*** Study text ***
CSCI-5931: Deep Learning

Graduate course, Online, 2022

Deep Learning is a subfield of machine learning mostly concerned with concepts and techniques built on top of the artificial neural network which in turn was inspired by the structure and functionality of human brains. This branch of machine learning is increasingly gaining popularity as deep learning systems are taking over all artificial intelligent tasks, ranging from image classification, language modeling, machine translation, playing games, autonomous vehicle driving, speech recognition, cancer detection and numerous other applications and is behind many recent advances in Artificial Intelligence (AI). In this course you will gain both theoretical and practical knowledge of deep learning concepts and techniques. So, welcome aboard!

Course objectives

By the end of the course you are expected to gain the following skills:

  1. Understand fundamentals of artificial neural network, and deep neural networks.
  2. Develop an understanding on how to train a neural network.
  3. Determine how a deep neural network can be designed, and implemented to solve real world problems.
  4. Demonstrate an in-depth understanding of one/more concepts introduced in the deep learning course through a final project.

Prerequisites

  1. The graduate standing.

Topics covered

  1. Introduction, stories of Deep Learning
  2. Backgrounds in understanding the artificial neural networks
  3. Nuts and Bolts of AI
  4. Responsible AI
  5. Feed forward neural nets and training maths
  6. Introduction to compute framekworks
    1. Tensorflow 2.0: an introduction
    2. Introduction to tensors
    3. Backpropagation with tensorflow
    4. Batch normalization
    5. Dropouts
    6. Regularization
  7. Bias-variance trade-offs
  8. Convolution neural networks
    1. Convolution operation
    2. 1x1 conv layer
    3. CNN implementation aspects
    4. Pooling layers
    5. Flatten and Fully connected (FC) layers
    6. CNN examples
    7. Epilog with CNN weight sharing concept
    8. Tensorboard
    9. CNN architectures
  9. ImageNet – what is it, and where is it going?
  10. What are ResNets?
  11. Introduction to PyTorch
    1. Neural nets with PyTorch
    2. CNNs with PyTorch
    3. Visualizing CNN components
  12. Transfer learning
  13. Introduction to Recurrent Neural nets
  14. Transformers
  15. Unsupervised Deep Learning
    1. Autoencoders
    2. Segmentation
  16. Generative Adversarial Nets (GANs)
  17. Deep Reinforcement Learning
    1. DRL applications
    2. Building a self-driving car
*** End of Study text ***
*** Material supplied ***
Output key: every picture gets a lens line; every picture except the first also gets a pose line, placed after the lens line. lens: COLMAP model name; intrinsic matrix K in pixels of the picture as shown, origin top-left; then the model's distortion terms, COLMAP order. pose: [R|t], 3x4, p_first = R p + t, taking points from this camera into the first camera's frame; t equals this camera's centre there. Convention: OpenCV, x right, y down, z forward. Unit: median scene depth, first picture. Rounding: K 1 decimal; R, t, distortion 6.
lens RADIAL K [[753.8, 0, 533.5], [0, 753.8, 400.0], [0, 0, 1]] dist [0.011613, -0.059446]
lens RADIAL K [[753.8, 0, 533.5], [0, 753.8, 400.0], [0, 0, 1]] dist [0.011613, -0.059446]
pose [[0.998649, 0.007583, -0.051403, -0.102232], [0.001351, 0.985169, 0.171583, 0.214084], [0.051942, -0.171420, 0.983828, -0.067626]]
*** End of Material supplied ***
*** Material supplied ***
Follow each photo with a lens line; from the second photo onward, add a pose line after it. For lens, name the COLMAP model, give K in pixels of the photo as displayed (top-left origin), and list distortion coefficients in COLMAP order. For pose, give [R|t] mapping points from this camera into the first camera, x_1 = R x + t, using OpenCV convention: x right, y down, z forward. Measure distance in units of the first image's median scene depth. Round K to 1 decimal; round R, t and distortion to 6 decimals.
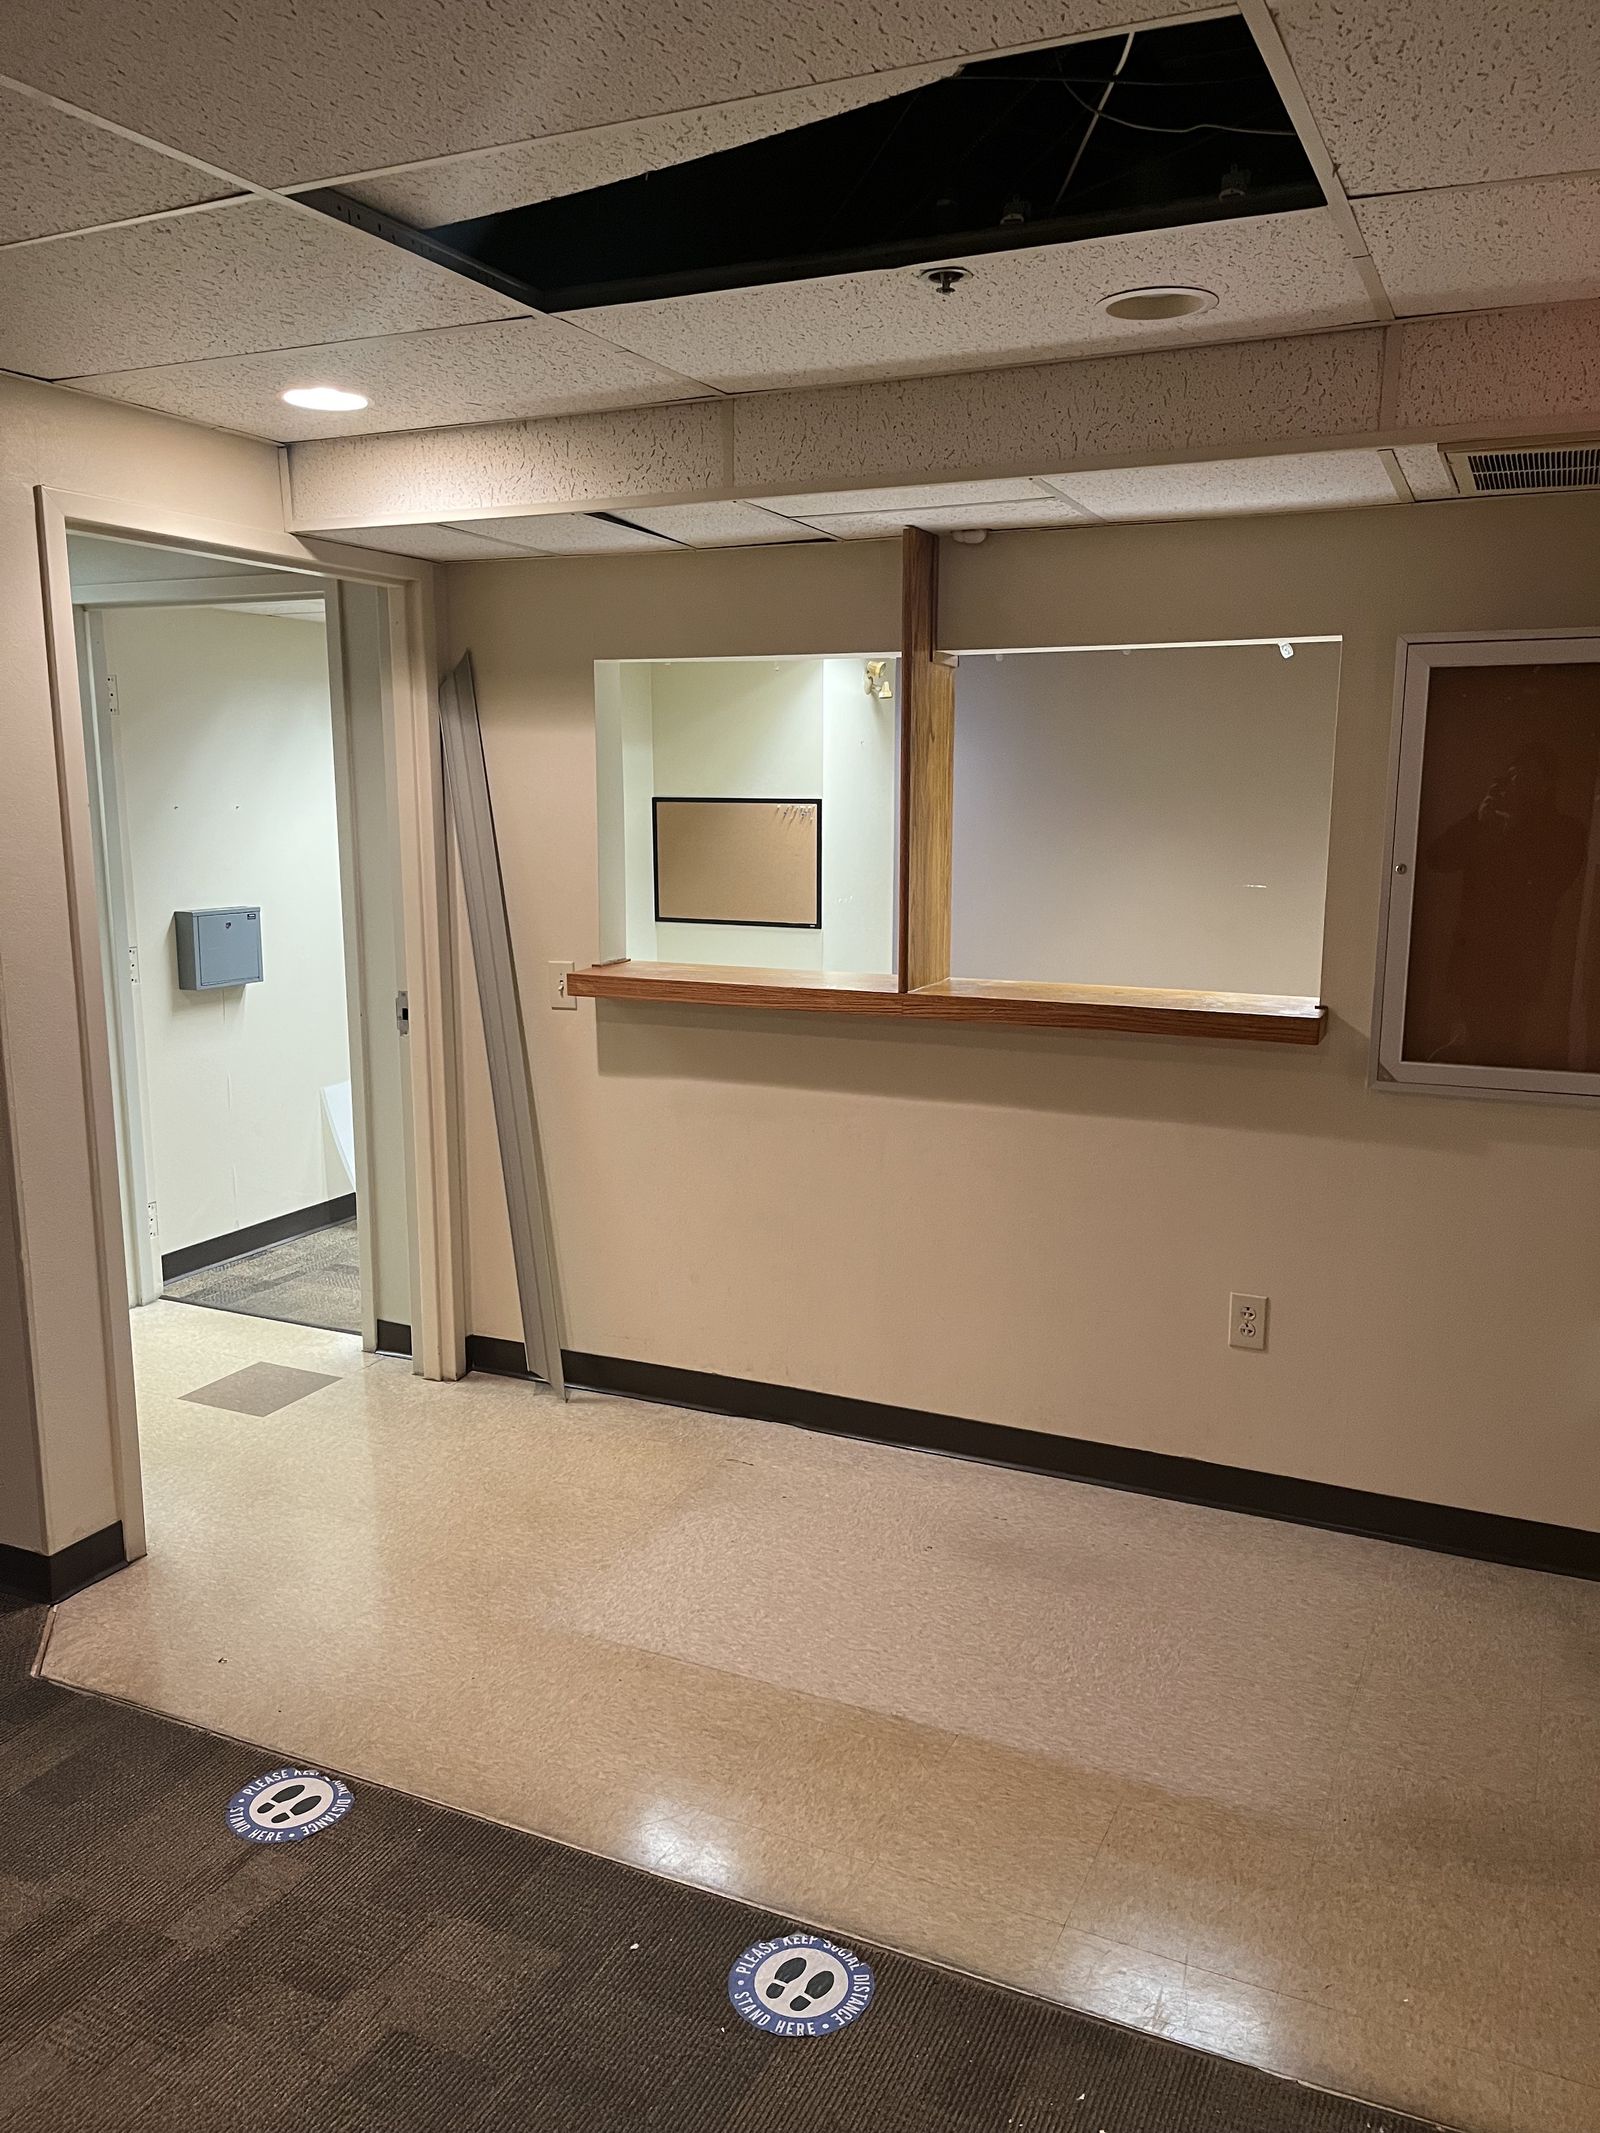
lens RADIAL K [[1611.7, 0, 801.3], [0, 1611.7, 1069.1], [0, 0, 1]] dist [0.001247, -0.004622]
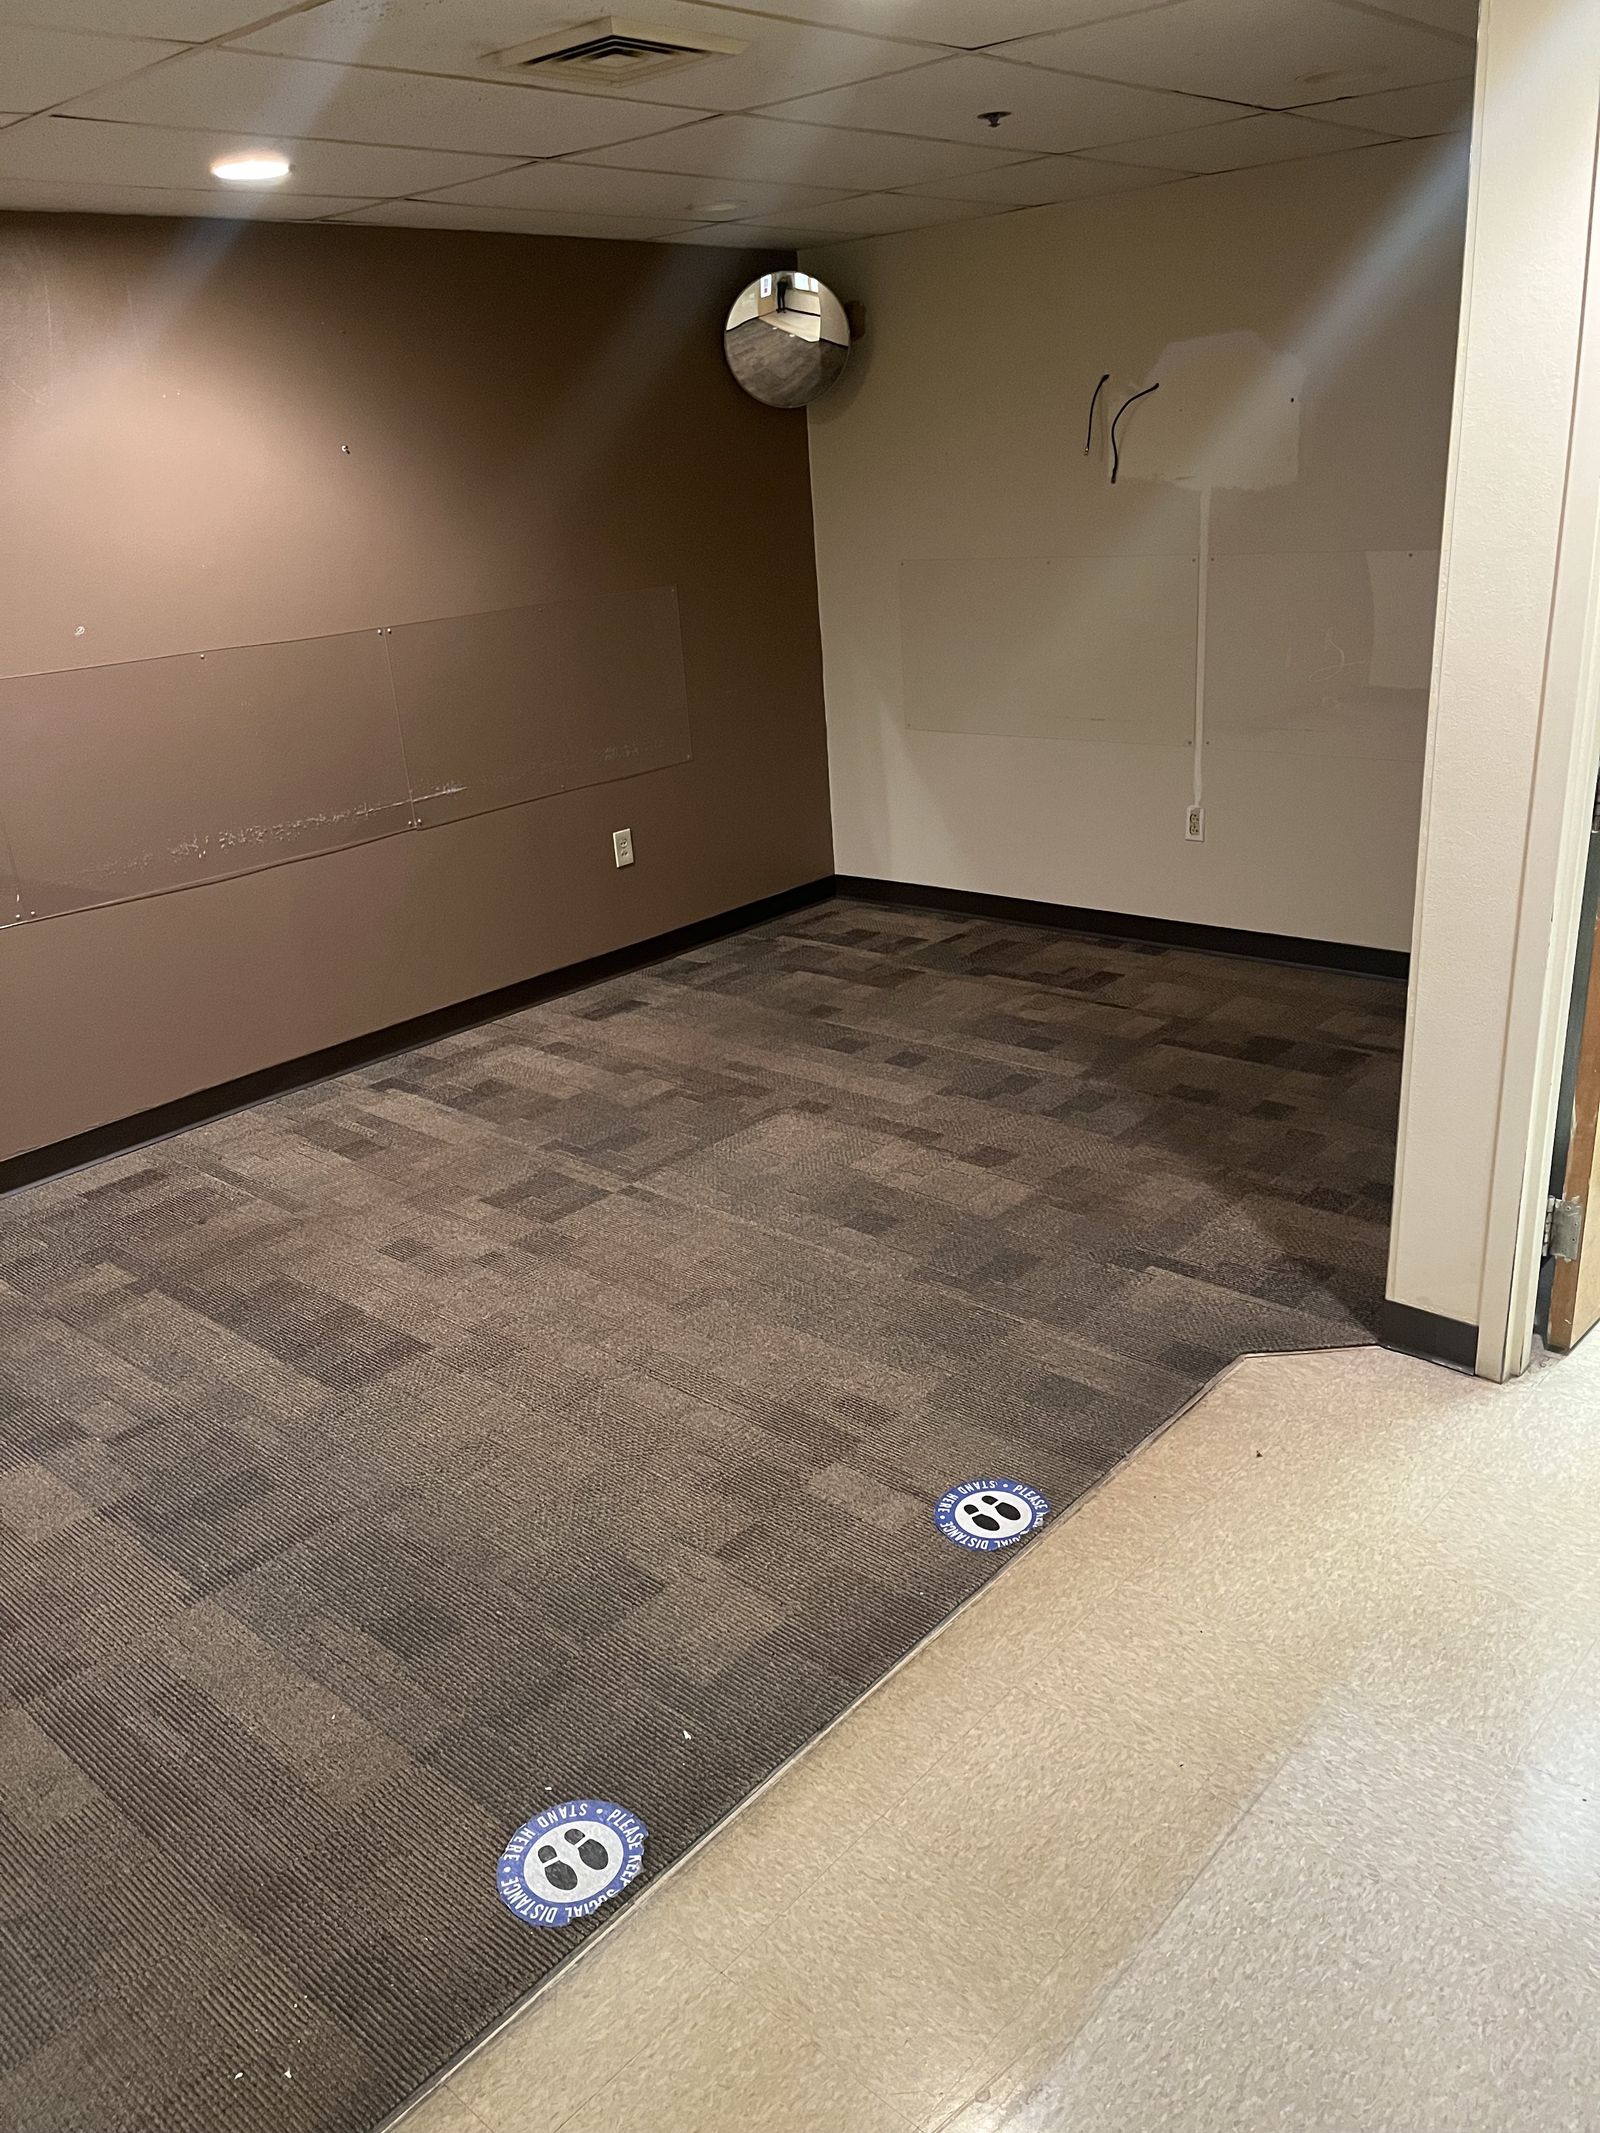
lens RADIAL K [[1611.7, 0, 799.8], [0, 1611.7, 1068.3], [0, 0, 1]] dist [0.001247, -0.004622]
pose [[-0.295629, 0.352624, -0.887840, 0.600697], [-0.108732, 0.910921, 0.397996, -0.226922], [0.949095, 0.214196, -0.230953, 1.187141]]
*** End of Material supplied ***
» **Problem set**
**a.** What is the only prerequisite listed on the deep learning course page?
**b.** Translate this sentence from the deep learning course page into Spanish: "In this course you will gain both theoretical and practical knowledge of deep learning concepts and techniques."

» **Answers**
**a.** The graduate standing.

**b.** En este curso adquirirás conocimientos tanto teóricos como prácticos sobre los conceptos y las técnicas del aprendizaje profundo.